How many of you do PCB designs? I've been learning Eagle, slowly.

How many of you do PCB designs?

I’ve been learning Eagle, slowly. I just wrote about a blog post about my process going through three iterations of board layout for my FastLED powered 7 LED pendant. It’s fun stuff, and it really lets you pack powerful components into tiny packages.

If anyone else had made PCBs for FastLED projects, please share!

(let me know if this is too far off topic for this group)

Out of curiosity, is there software that could take your design and come up with the “perfect” solution?

Well, there is probably software that can create a “functional” solution. But correct circuitry is only half the battle of designing a PCB. This board has to take up space in a 3 dimensional object, and things in that object need to attach to it.

Human guided design and engineering comes in when trying to make it fit the way you want, and still be functional. It’d take some pretty sophisticated software (AI?) to fully understand 100% of all constraints.

@Alex_Wayne That’s exactly what I am thinking - I have no idea on the matter, but I find it hard to imagine Intel design their CPU’s by hand

@Alex_Wayne omg thanks so much for posting this, I’m right about to start learning about making custom pcbs and this will be of huge help. Of course the waiting part sucks on any project (tinkerers are often of the impatient type), but it beats thousands cables :slight_smile:

Happy to contribute :slight_smile: For anyone else wanting to learn, I highly recommend this book http://www.amazon.com/Make-Your-Own-PCBs-EAGLE/dp/0071819258 by Simon Monk.
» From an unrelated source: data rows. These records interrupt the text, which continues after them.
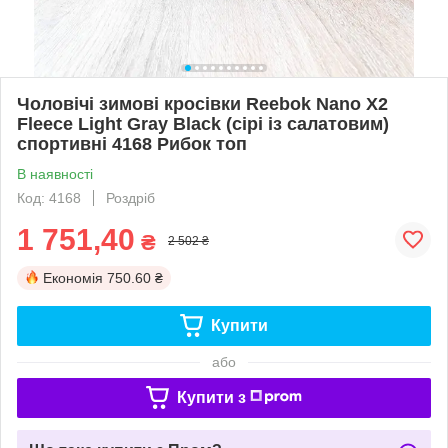
Чоловічі зимові кросівки Reebok Nano X2
Fleece Light Gray Black (сірі із салатовим)
спортивні 4168 Рибок топ
В наявності
Код: 4168
Роздріб
1 751,40
₴
2 502 ₴
Економія
750.60 ₴
Купити
або
Купити з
Actually, all integrated circuits, including CPUs, are all done by hand for the most part. Positioning of components, layers, path routing, all of that is done by hand. Sure there are suggestions made by the software on what is a better placement of certain things, but ultimately, it’s several white coat wearing humans that does it. And it gets scrutinized by several other white coat wearing humans before a machine ever takes over.
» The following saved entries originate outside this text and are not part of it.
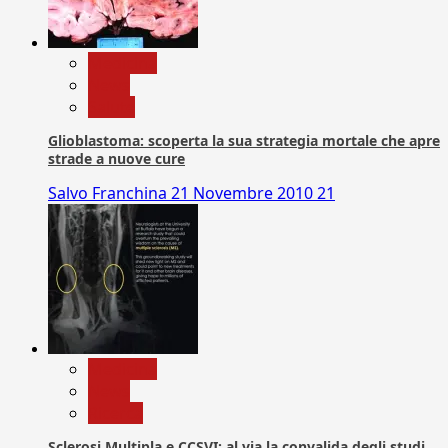
Medicina
News
Salute
Glioblastoma: scoperta la sua strategia mortale che apre
strade a nuove cure
Salvo Franchina
21 Novembre 2010
21
Medicina
News
Ricerca
Sclerosi Multipla e CCSVI: al via la convalida degli studi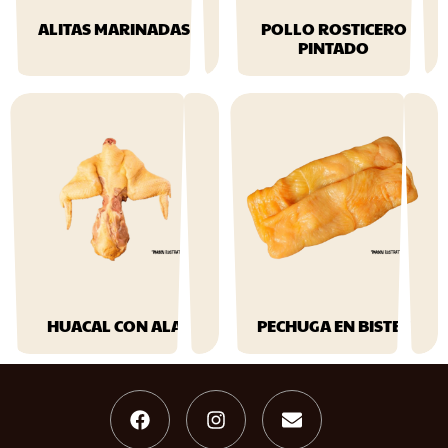
ALITAS MARINADAS
POLLO ROSTICERO
PINTADO
$
69.99
$
61.99
HUACAL CON ALA
PECHUGA EN BISTEC
$
44.99
$
194.99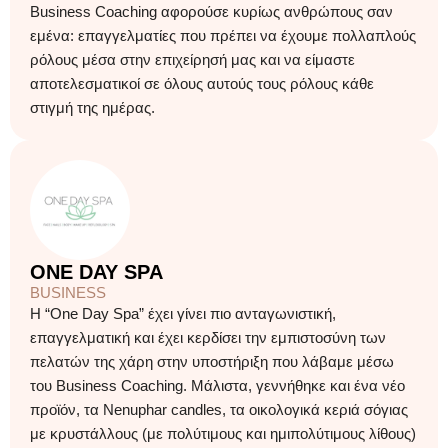
Business Coaching αφορούσε κυρίως ανθρώπους σαν
εμένα: επαγγελματίες που πρέπει να έχουμε πολλαπλούς
ρόλους μέσα στην επιχείρησή μας και να είμαστε
αποτελεσματικοί σε όλους αυτούς τους ρόλους κάθε
στιγμή της ημέρας.
ONE DAY SPA
BUSINESS
Η “One Day Spa” έχει γίνει πιο ανταγωνιστική,
επαγγελματική και έχει κερδίσει την εμπιστοσύνη των
πελατών της χάρη στην υποστήριξη που λάβαμε μέσω
του Business Coaching. Μάλιστα, γεννήθηκε και ένα νέο
προϊόν, τα Nenuphar candles, τα οικολογικά κεριά σόγιας
με κρυστάλλους (με πολύτιμους και ημιπολύτιμους λίθους)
Just about any major PCB design application will have an “auto-router” in them which, once told where your parts are, will attempt to route all the paths for you. However, and particularly so with EagleCAD, it’s not smart about what to route where. So you may end up with power paths right next to signal paths which can cause problems. Many times it can’t route a board completely where I can do it by hand with no problems.

The more higher end ones (think Altium) can do a (much) better job because they have specific rules built into the software that it takes into account when routing. There are other benefits as well, but with that comes cost. Last I checked, Altium Designer 15 is $3,995 with a $195/mo subscription. You get what you pay for, seriously.
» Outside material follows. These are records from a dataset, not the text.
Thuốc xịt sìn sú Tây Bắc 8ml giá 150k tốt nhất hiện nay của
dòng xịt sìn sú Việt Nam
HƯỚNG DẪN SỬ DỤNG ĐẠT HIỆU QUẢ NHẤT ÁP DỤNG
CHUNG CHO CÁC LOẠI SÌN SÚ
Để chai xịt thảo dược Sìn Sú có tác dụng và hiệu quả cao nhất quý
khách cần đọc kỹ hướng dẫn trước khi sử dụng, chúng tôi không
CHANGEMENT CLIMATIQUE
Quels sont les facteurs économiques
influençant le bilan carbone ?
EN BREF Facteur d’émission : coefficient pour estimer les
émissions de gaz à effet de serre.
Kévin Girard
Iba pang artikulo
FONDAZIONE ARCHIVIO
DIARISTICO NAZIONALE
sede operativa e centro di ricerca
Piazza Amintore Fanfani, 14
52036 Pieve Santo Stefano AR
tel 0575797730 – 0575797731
Having been designing PCBs for a couple of years now, like you, I too have gone through several iterations for different designs and in the process learned quite a bit, including little tricks of the trade. Unfortunately life has caught up with me in the past several months and I haven’t touched anything. I haven’t even put up my FastLED controlled xmas lights this year. Blimey!

I’ve completed a couple of projects using PCBs designed in Eagle and fabricated by OSH Park. Routing power by hand and having the software complete the rest has worked well for me.

i developed an under-board for Arduino Nano. Screw terminals for power-in and power/data out along with a RTC / Temp sensor. It’s primary goal is to have a standalone 2812 controller to facilitate light art.

It’s in dev state but i have some spares so if anyone is interested, just lat me know.